Originally posted by BHaner
Does anyone know the torque specs on the carrier bolts (holding the limited slip together) I found every other torque spec on dodgeram.org but not this one.

According to my '98 SM, the bolts that hold the 'button half' to the 'flange half' should be torqued to 65-70 lb-ft. However, if the bolt heads have 7 radial lines or the number '180' stamped on them, they should be torqued to 90-100 lb-ft.

Fest3er
 
Thanks! Looks good so far. I have the limited slip installed... now I am waiting for an ABS tone ring to come in from Portland, or. Hopefully all will be better Monday night. Oo.
 
One more thing.

I finally got my abs tone ring, installed it, cleaned out the housing, and just as I thought I was home free... ... my dad comes down and says "you know you should really replace all the bearings while your in there. " I had not planned on doing so because they looked good, no wear, and i didn't want to setup the whole ring and pinion spacing thing. So here is my question... . should I replace them..... and if so how hard is it to setup the spacing? I know enough to take out the carrier and reinstall it (if I don't change the spacing) but I have never done the whole thing.
 
A couple things:

First, be sure you got all the junk out of the axle tubes.

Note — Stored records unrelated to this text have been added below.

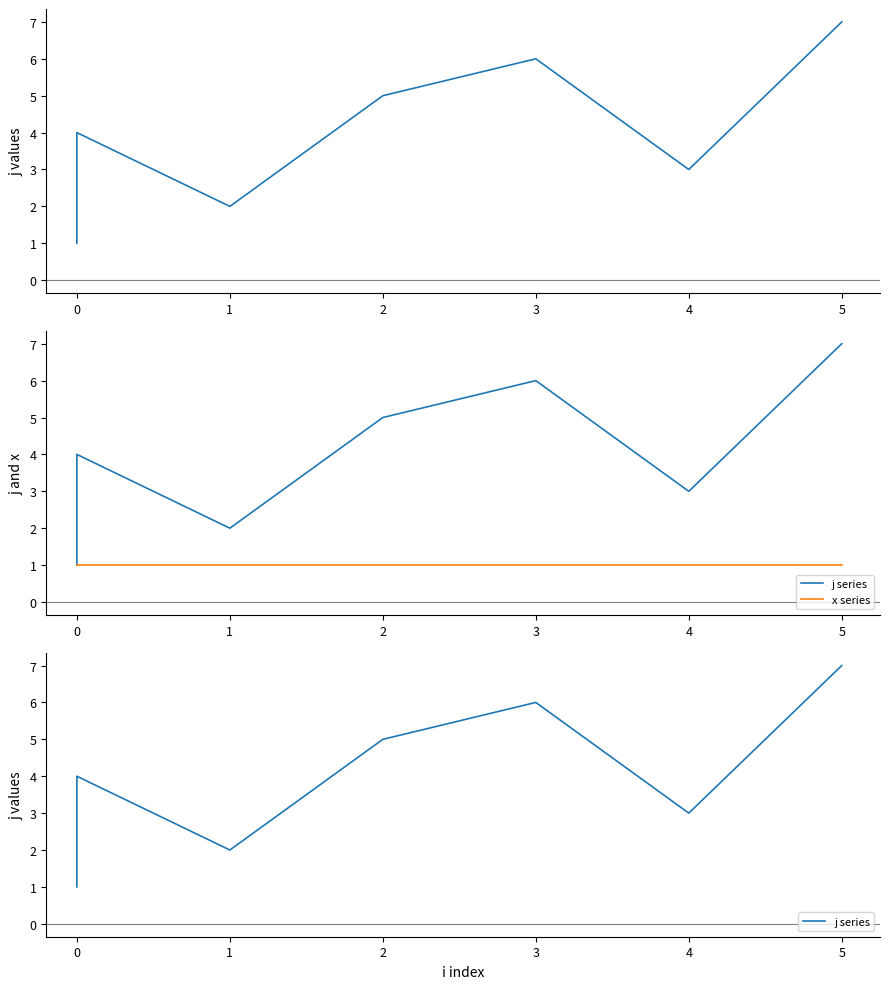

Reading left to right, list all the values displayed in this chart.

j: 1	4	2	5	6	3	7
j series: 1	4	2	5	6	3	7
x series: 1	1	1	1	1	1	1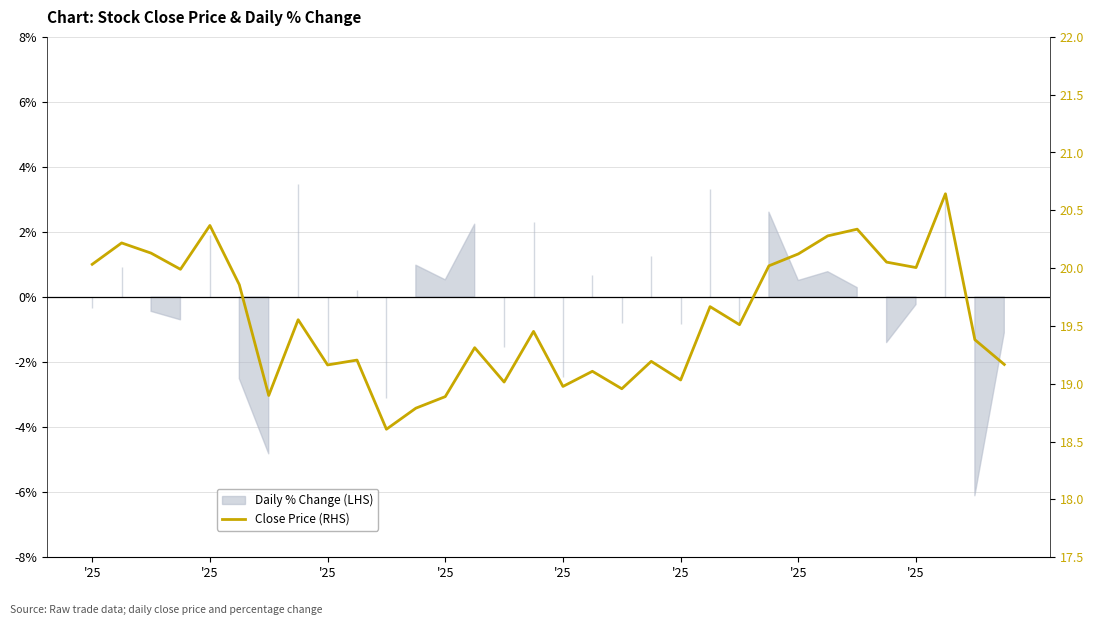

What value does the data have at '25?

18.9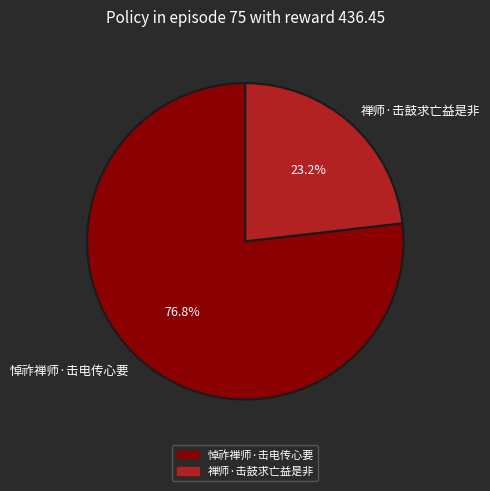

The 禅师·击鼓求亡益是非 slice represents 18% of the pie. True or false?

False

Second, you can replace the bearings without going through the set up proceedure. The bearings are close enough (within a couple 1/10,000's of an inch) that if you put the shims back where they were, it will be fine.



Third, since you're this far into it, pop the hubs off and check the bearings in them too. Remember, a few light score marks or graying are grounds for replacement. Clean and check the races under a bright light as the rollers are really hard and don't show wear as well as the races.



As a final check you could check pattern and backlash after you're done with the replacements.
 
good thing!

Good thing I decited to replace the bearings! When I removed the pinion the pocket under it was FULL of chuncks and flakes of metal. I think I will replace the wheel bearings as well just to have that "warm and fuzzy feeling" when I get done.